**DOCUMENT TEXT**
2. Alter the table 'test' by adding a new column called "name" which stores text data as `VARCHAR`. Set the default value of this column to "Boris".
3. Insert some new data into this table and query
4. Delete some of the data from the table and query again to see the changes.
5. Drop the table 'test' and close the connection to the database.


In [None]:
# 1. Using a context manager to avoid having to close the connection manually. We will do this every time
with duckdb.connect('../data/school.db') as con:
    # 2. Adding a new column to the table. NOTE: This will error if the column already exists (so only run it once)
    con.sql("ALTER TABLE test ADD COLUMN name VARCHAR DEFAULT 'Boris'")
    con.table('test').show()

In [None]:
# 4. Add a row to the table. Feel free to use your own values.
with duckdb.connect('../data/school.db') as con:
    con.sql("INSERT INTO test VALUES (42, 'Alice')")
    con.table('test').show()

In [None]:
# 5. Deleting rows. We'll get rid of the rows called "Boris"

with duckdb.connect('../data/school.db') as con:
    con.sql("DELETE FROM test WHERE name = 'Boris'")
    con.table('test').show()

In [None]:
# 6. Dropping the table. This will delete the table and all its contents.
with duckdb.connect('../data/school.db') as con:
    con.sql("DROP TABLE test")

**Records from a data collection**
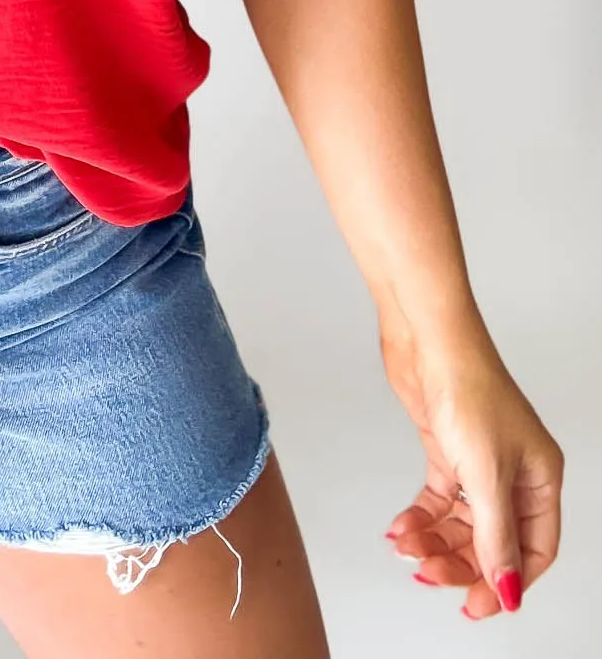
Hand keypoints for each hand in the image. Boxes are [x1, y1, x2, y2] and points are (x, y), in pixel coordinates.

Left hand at [380, 320, 562, 618]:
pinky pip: (438, 500)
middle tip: (430, 576)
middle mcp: (514, 473)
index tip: (479, 603)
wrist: (428, 339)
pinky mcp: (448, 450)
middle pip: (493, 540)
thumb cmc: (468, 386)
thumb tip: (507, 588)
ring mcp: (479, 462)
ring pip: (462, 523)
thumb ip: (496, 537)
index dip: (509, 580)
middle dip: (462, 562)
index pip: (534, 549)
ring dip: (435, 541)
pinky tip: (403, 528)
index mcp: (541, 478)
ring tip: (408, 548)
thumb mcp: (486, 474)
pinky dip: (421, 518)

**EXERCISE REQUIREMENTS**
Summarize the notebook excerpt in two sentences. The entries are material separate from the notebook excerpt.

**RESULT FOR THIS TASK**
The notebook excerpt connects to '../data/school.db' through a context manager so the connection never has to be closed manually, adds a "name" VARCHAR column with the default value 'Boris' to the table 'test', and inserts a row with the values 42 and 'Alice', showing the table after each step. It then deletes the rows whose name is 'Boris' and drops the table, which deletes the table and all its contents.